Em um dos poucos sucessos populares que fez ao longo de sua atribulada carreira, O cantor e compositor Sergio Sampaio, emplacou um samba, de autoria de seu pai, maestro Raul Sampaio, que cantava as atribulações de um homem que casara com uma mulher terrível, "uma jararaca", que acaba o deixando, "nas garras de um avião", anunciando que ia para o Rio de Janeiro ver o escrete brasileiro jogar.

Por Mair Pena Neto*, para o Direto da Redação

O apelo popular da letra estava, entre outros elementos, no fato de que o Rio de Janeiro era o palco maior do futebol e da seleção nacional.

Pois esse mesmo Rio de Janeiro, que viveu a dor da perda da Copa de 50 e as delícias da folha seca de Didi, de por gente pelo ladrão para ver a vitória sobre o Paraguai, gol de Pelé, que nos levou à Copa de 70, e da exibição salvadora de Romário contra o Uruguai, que selou o passaporte para o tetra, está ameaçado de sequer ver o escrete jogar na Copa de 2014, caso a seleção não chegue à final.

Os idiotas da objetividade, como os chamava Nelson Rodrigues, enchem o peito para dizer que o Brasil estará na final, ignorando os caprichos do futebol, que a história não cansa de mostrar e que os próprios cariocas e brasileiros em geral viveram em 1950. O que importa, no caso, é a absoluta falta de sensibilidade e respeito à capital do futebol brasileiro e seu maior templo, o Maracanã, que também está sendo inteiramente descaracterizado.

O futebol virou um grande negócio, e com isso perde sua alma. Não há mais compromisso com os valores que o tornaram uma grande paixão. O escrete brasileiro, fator de identidade nacional, está totalmente sem personalidade, com jogadores que atuam fora do país, ganhando fortunas, e que não transmitem o menor orgulho de vestir a camisa amarela. A CBF comanda o processo de descrédito, promovendo amistosos da seleção pentacampeã mundial com adversários sem expressão, que não despertam interesse nem no mais apaixonado torcedor.

Em qualquer país que viva o futebol como nós, quando a seleção nacional joga não há muitos fatos que possam concorrer em importância.
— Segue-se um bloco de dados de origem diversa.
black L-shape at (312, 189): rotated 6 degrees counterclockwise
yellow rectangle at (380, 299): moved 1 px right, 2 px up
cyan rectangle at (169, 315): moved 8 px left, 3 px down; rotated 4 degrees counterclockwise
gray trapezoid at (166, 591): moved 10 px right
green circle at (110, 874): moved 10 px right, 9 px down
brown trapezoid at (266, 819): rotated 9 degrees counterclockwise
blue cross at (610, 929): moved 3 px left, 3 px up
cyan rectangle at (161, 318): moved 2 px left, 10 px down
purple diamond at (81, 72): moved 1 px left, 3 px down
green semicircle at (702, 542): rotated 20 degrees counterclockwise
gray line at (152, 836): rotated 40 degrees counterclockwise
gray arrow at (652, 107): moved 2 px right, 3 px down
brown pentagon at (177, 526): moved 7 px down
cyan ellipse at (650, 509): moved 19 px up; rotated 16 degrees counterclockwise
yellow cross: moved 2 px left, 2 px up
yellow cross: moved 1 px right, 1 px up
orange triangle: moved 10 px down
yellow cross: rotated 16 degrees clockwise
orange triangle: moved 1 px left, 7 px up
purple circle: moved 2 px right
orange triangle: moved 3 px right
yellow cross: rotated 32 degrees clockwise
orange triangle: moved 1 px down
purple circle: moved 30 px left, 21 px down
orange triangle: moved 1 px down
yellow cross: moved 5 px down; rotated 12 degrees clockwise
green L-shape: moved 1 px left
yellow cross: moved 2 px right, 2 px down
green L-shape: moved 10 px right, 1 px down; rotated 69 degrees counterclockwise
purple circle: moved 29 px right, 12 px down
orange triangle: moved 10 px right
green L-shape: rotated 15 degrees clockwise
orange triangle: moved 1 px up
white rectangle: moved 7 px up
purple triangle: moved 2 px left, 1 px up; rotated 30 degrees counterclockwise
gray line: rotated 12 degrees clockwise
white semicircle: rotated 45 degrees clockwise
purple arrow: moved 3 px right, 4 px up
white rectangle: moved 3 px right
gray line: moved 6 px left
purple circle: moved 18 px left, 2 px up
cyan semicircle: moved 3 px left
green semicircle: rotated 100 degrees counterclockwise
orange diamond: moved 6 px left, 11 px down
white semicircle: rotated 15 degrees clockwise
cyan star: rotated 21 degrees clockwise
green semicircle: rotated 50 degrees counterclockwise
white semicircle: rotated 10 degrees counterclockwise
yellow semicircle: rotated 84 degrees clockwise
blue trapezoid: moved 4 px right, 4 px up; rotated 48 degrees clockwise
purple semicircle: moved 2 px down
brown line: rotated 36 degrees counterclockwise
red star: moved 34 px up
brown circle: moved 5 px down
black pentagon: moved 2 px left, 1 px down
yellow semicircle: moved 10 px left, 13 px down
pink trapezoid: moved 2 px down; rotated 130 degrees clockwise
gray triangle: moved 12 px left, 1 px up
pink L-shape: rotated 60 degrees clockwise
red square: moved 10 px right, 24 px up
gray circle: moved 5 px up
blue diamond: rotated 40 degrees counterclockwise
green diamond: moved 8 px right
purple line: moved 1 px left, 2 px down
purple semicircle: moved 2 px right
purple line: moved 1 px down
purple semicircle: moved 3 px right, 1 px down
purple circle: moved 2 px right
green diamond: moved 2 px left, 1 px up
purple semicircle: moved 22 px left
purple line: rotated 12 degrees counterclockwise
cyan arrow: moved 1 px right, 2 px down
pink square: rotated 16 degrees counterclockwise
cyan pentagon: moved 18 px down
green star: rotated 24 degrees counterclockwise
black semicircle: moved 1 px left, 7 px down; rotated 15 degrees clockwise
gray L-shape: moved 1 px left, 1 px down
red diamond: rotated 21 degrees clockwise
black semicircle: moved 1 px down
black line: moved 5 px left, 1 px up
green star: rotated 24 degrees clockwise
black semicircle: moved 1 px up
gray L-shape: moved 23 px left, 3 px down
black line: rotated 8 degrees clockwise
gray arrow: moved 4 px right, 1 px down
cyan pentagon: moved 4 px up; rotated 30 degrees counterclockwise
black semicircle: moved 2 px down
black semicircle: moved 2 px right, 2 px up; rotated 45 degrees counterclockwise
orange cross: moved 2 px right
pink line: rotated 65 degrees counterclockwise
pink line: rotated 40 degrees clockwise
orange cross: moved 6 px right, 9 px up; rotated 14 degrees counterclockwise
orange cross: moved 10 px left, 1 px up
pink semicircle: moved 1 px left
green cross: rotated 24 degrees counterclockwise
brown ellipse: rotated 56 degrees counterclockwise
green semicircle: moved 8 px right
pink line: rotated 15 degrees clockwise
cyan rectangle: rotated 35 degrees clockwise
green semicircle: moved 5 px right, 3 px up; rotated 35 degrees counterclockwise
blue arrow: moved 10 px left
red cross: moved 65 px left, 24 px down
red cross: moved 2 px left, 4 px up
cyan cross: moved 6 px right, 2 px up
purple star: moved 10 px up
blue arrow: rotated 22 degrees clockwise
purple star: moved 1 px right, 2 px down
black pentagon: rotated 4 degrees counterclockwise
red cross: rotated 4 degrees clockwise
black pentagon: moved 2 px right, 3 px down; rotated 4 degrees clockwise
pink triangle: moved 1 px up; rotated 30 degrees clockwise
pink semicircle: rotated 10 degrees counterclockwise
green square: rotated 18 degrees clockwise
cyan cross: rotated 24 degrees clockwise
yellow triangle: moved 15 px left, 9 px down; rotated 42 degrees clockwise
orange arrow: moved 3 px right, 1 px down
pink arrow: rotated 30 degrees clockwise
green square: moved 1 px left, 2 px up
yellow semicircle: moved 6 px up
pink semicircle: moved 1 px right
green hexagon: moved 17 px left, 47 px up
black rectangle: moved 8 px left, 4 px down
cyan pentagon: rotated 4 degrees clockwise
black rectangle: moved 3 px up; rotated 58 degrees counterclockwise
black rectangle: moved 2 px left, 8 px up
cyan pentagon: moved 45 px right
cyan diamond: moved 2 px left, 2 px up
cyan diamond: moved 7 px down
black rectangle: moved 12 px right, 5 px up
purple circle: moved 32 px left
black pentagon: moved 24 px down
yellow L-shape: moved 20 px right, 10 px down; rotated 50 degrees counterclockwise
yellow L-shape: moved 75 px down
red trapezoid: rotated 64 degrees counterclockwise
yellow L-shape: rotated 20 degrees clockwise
Os jornais fazem grandes coberturas e os resultados são analisados em termos de significado e de estatística. Os últimos jogos da seleção brasileira têm sido tão desprestigiados, que nem os maiores jornais do país têm enviado repórteres para acompanhá-los. Os resultados sequer são a principal notícia dos cadernos esportivos, como se não estivéssemos nos preparativos para a Copa de 2014, que vamos sediar depois de 64 anos.

Esta descaracterização do futebol se estende também aos estádios, outro (ex) fator de adoração. Se o Maracanã, e o que vai sair da reforma que está sendo feita lá a custos astronômicos, é o maior exemplo, outros casos mostram a pouca importância que se dá a nomes tradicionais, ligados à história do nosso futebol. Brasília, por exemplo, já batizou de Estádio Nacional de Brasília a nova arena que constrói para 2014, enterrando de vez o nome de Mané Garrinha, que batizava o campo da capital. O nome de Mané, por sinal, deveria estar em algum dos principais estádios brasileiros, talvez ligado ao Botafogo, onde sempre brilhou, mas por aqui se valorizam mais os cartolas, e o último estádio construído no Rio, que até hoje não encontrou sua alma, levou o nome do mais notório deles.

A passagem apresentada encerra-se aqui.